Now, of course, I have a loud two year old with me in the middle of alot of other kids and moms at a public place with ink scribbles all over his face (no one else could discern it was a dog).  I knew the comments would come and they soon did.  All I could do was smile in response.  After all, it's only ink and you're only little once.  I'd rather them experiment with ink dogs on their cheeks and feet now than have to deal with permanent ink on them (in the form of a tattoo) when they are older.  It's all relative.



"Me too"

7/22/2004 — cori
Poor Bennett...he wants to be big so bad.  He thinks he's 5 just like brother, only with the vocabulary of a two year old.  His best phrases are: "me too", "not me", "yeah, me know how" and "me no like dat".  Ever since he started putting syllables together at 12 months old, he has spoken in triplicate.  An example would be "eat, eat, eat" or "me bayme, me bayme, me bayme" (translation 'my baby' - yes, my two year old son has a baby doll - that's a whole other story).  So, he likes to make sure he is heard.  I guess that comes with being the second child.  But, he has found that that technique, along with a very whinney sounding voice, moves us into action. 

He used this technique on me today when we took Gavin to his first swim lesson.  Brother had his shoes off, so Bennett says in his very loud, whinney voice "me too, me too, me too".  Why not, I figure, it can't hurt anything.  Brother takes his shirt off so he can get into the pool.  Again, Bennett repeats his request.  Again, I concede because I know he likes to be like brother.  But when Gavin gets into the pool and Bennett keeps yelling (yes, he's moved up a notch from whinning to yelling to emphasize how desperate he is) "me too, me too, me too", I had to draw the line.  Unfortunately, Bennett could not see the line and continued to press me from all sides and took his triplicate talk to new levels. 

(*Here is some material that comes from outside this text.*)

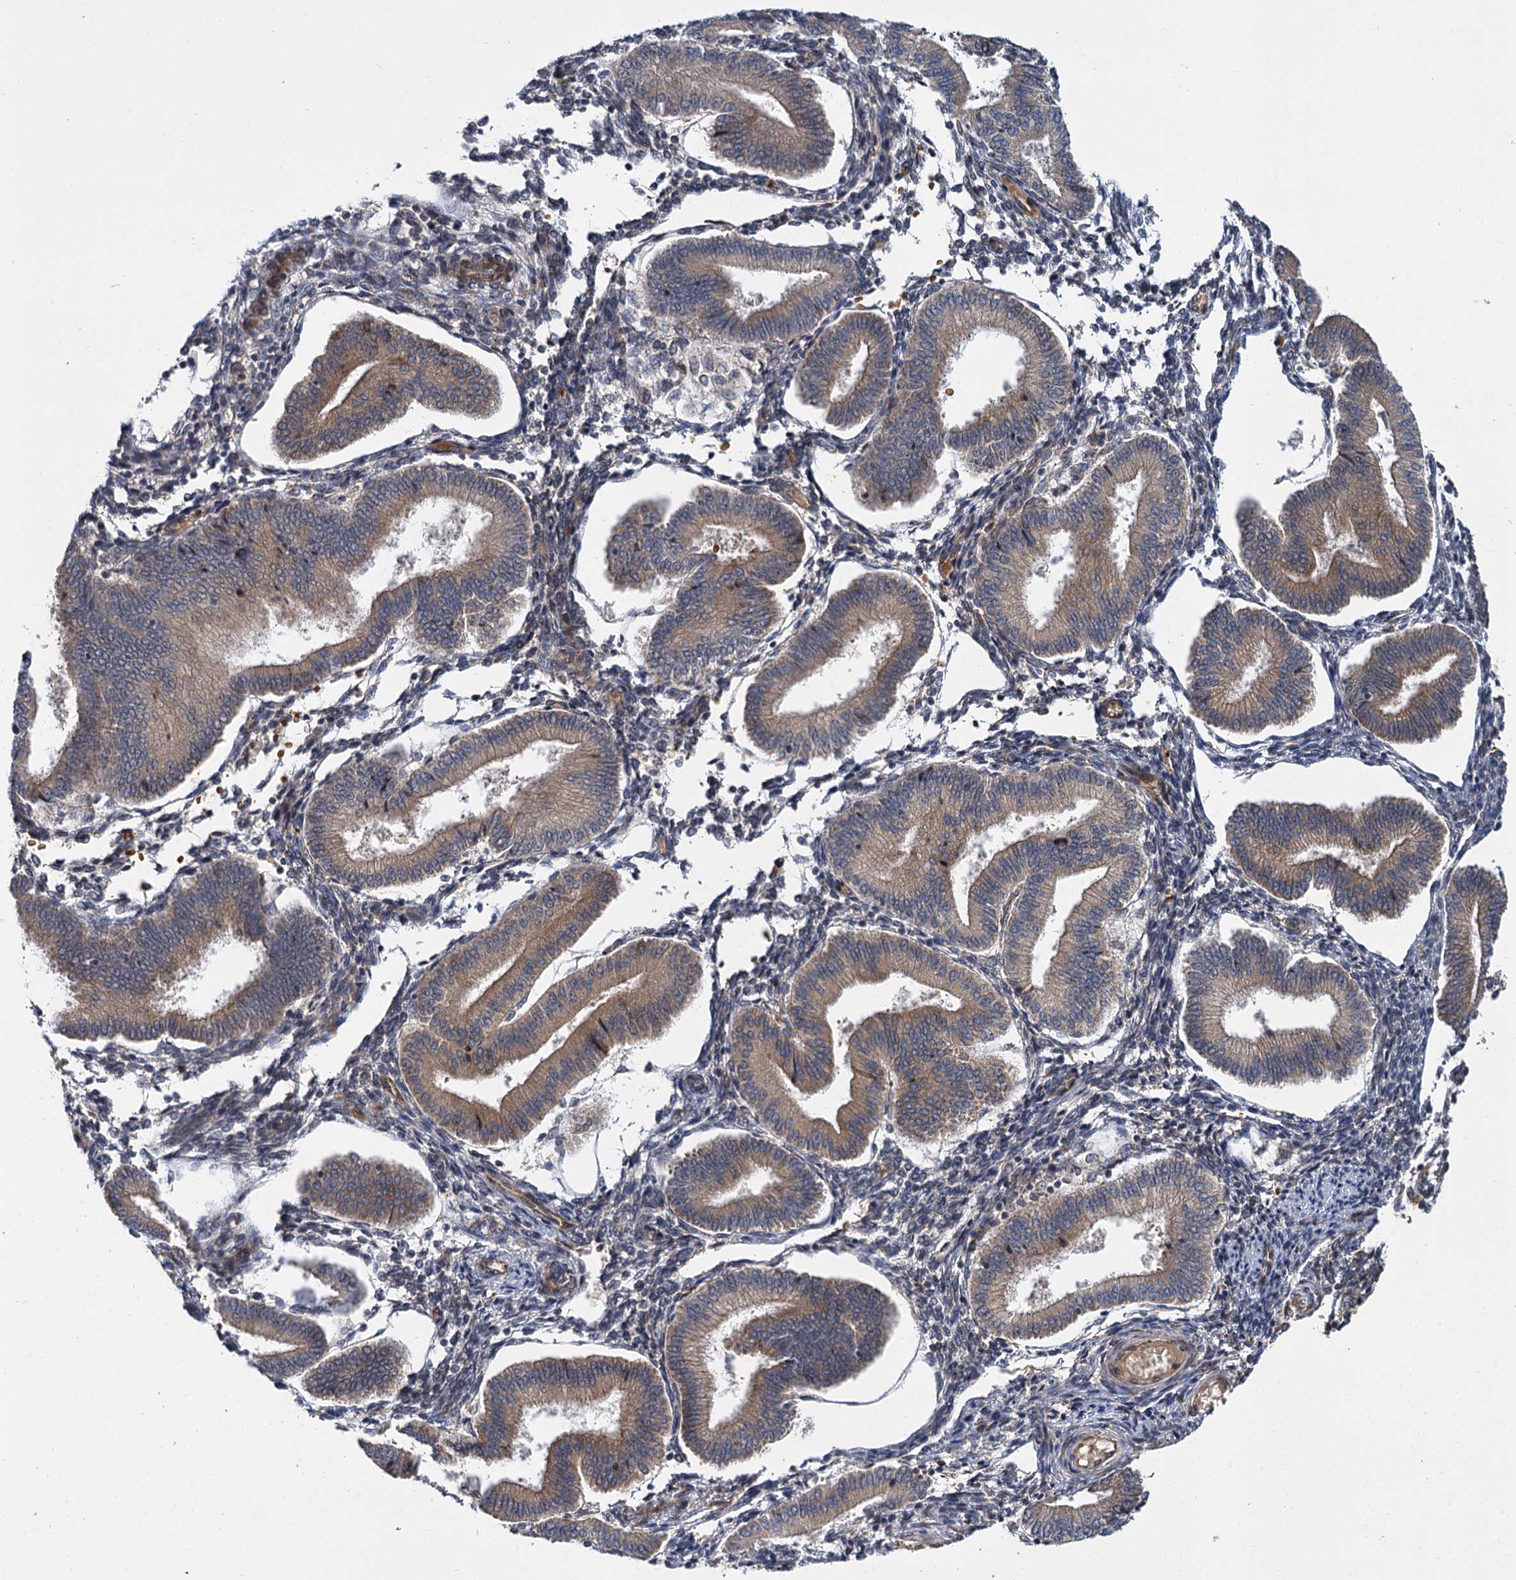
{"staining": {"intensity": "weak", "quantity": "<25%", "location": "cytoplasmic/membranous"}, "tissue": "endometrium", "cell_type": "Cells in endometrial stroma", "image_type": "normal", "snomed": [{"axis": "morphology", "description": "Normal tissue, NOS"}, {"axis": "topography", "description": "Endometrium"}], "caption": "Cells in endometrial stroma are negative for brown protein staining in benign endometrium.", "gene": "APBA2", "patient": {"sex": "female", "age": 39}}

For 30 minutes - non-stop - he repeated his request and for 30 minutes I told him when he was 3 he could take swim lessons.  So, he had a very simple solution for me.  He would tell me "me want be free (3) right now" (x3).  Now I have to explain the concept of time. 

This was a very hard lesson for him and I feel bad for taking him to a pool and not letting him swim.  But he did well considering.  Now I only have 4 more days of this.  I'm sure he'll forget this lesson come Monday when swim lessons resume and well start all over again.